■ Task statement:
Reproduce exactly the lines from the one containing "[357,462,387,476] tube, ->" through the last line of the records below, both included. Leave out any pictures.

(Records supplied begins)

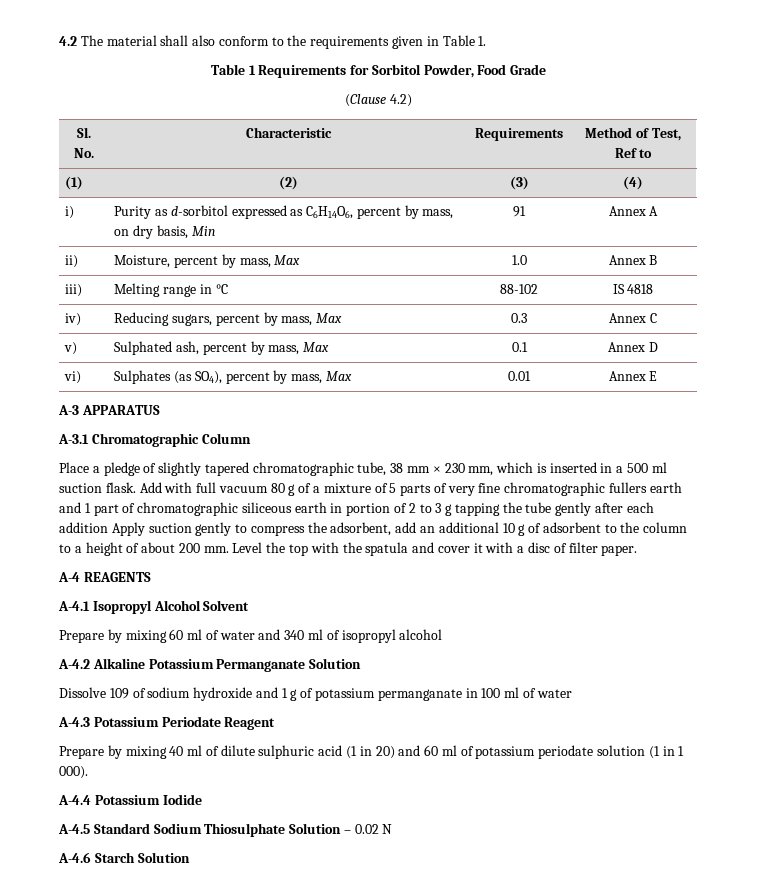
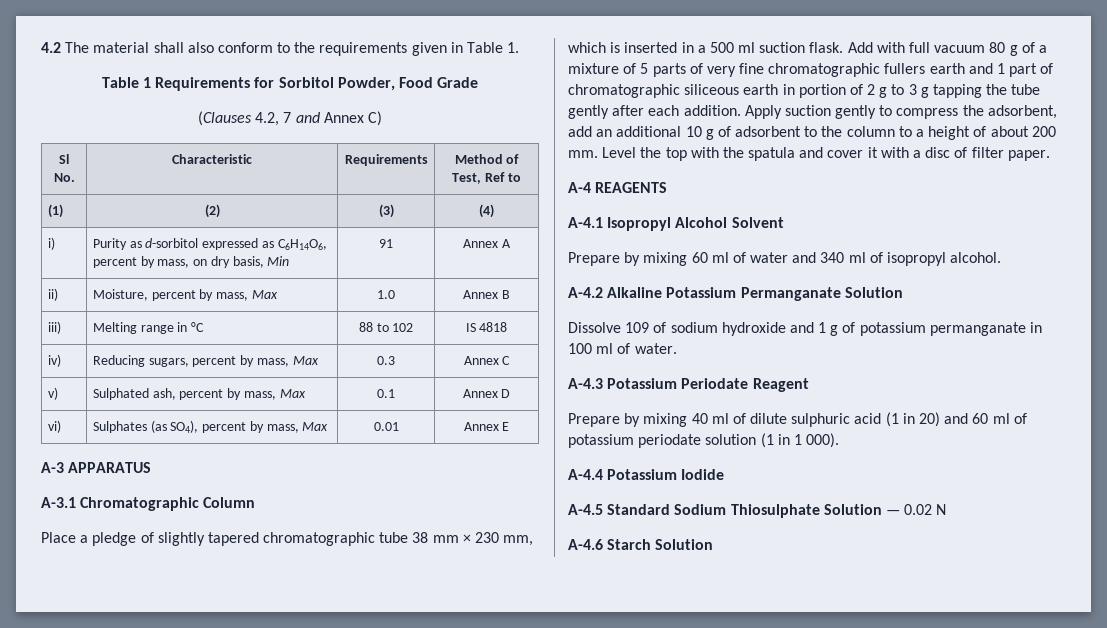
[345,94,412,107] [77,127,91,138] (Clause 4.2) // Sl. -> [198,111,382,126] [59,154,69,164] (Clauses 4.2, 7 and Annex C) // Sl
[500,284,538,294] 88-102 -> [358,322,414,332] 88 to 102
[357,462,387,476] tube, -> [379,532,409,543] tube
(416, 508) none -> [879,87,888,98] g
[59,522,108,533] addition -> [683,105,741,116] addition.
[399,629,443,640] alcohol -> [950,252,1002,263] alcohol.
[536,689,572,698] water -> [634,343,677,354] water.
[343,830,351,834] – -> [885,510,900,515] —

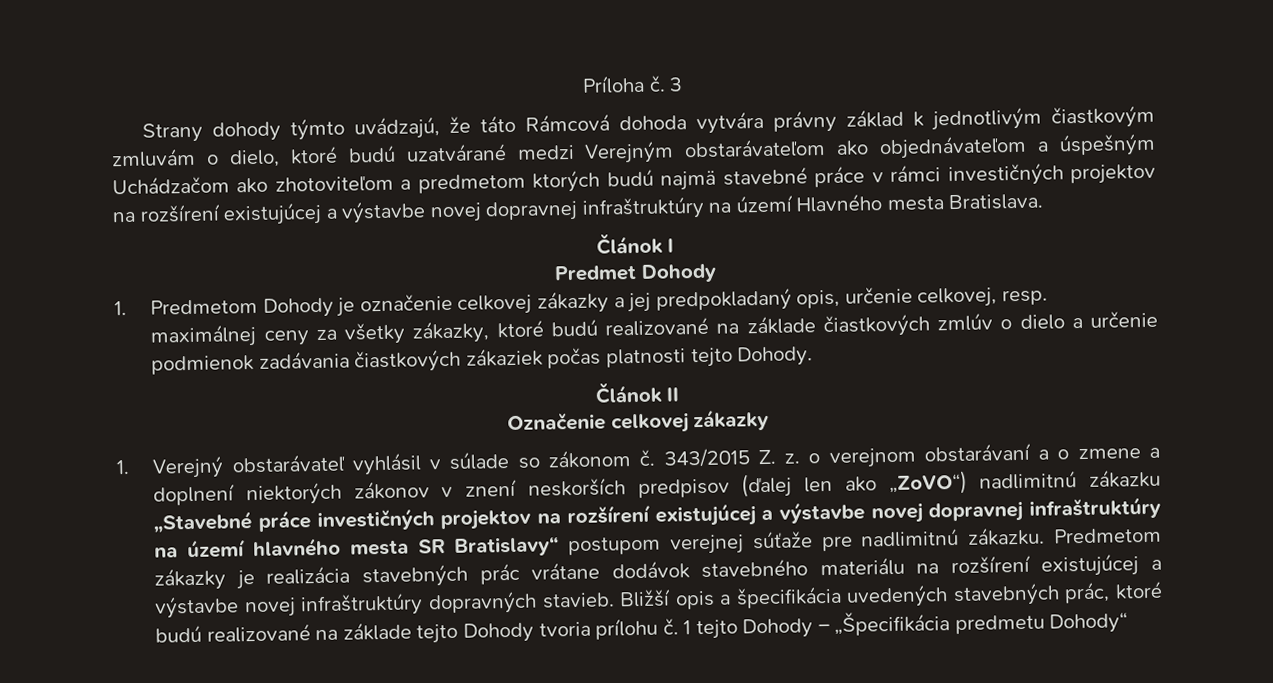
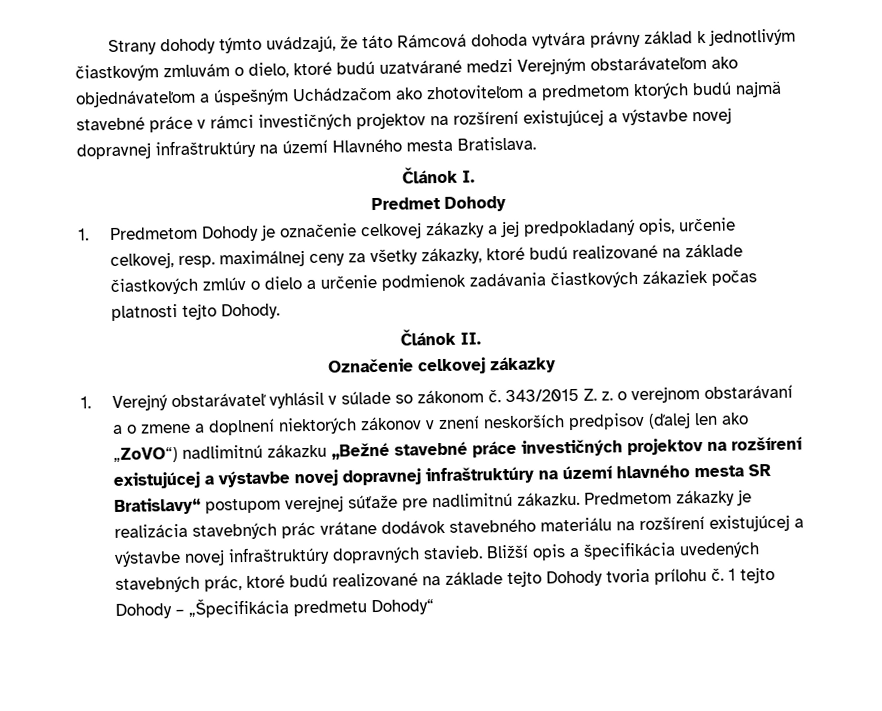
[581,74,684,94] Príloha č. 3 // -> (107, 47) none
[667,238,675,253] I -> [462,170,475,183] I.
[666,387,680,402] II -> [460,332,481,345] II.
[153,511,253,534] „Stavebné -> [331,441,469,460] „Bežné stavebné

(Records supplied ends)

■ Answer to the exercise:
[357,462,387,476] tube, -> [379,532,409,543] tube
(416, 508) none -> [879,87,888,98] g
[59,522,108,533] addition -> [683,105,741,116] addition.
[399,629,443,640] alcohol -> [950,252,1002,263] alcohol.
[536,689,572,698] water -> [634,343,677,354] water.
[343,830,351,834] – -> [885,510,900,515] —

[581,74,684,94] Príloha č. 3 // -> (107, 47) none
[667,238,675,253] I -> [462,170,475,183] I.
[666,387,680,402] II -> [460,332,481,345] II.
[153,511,253,534] „Stavebné -> [331,441,469,460] „Bežné stavebné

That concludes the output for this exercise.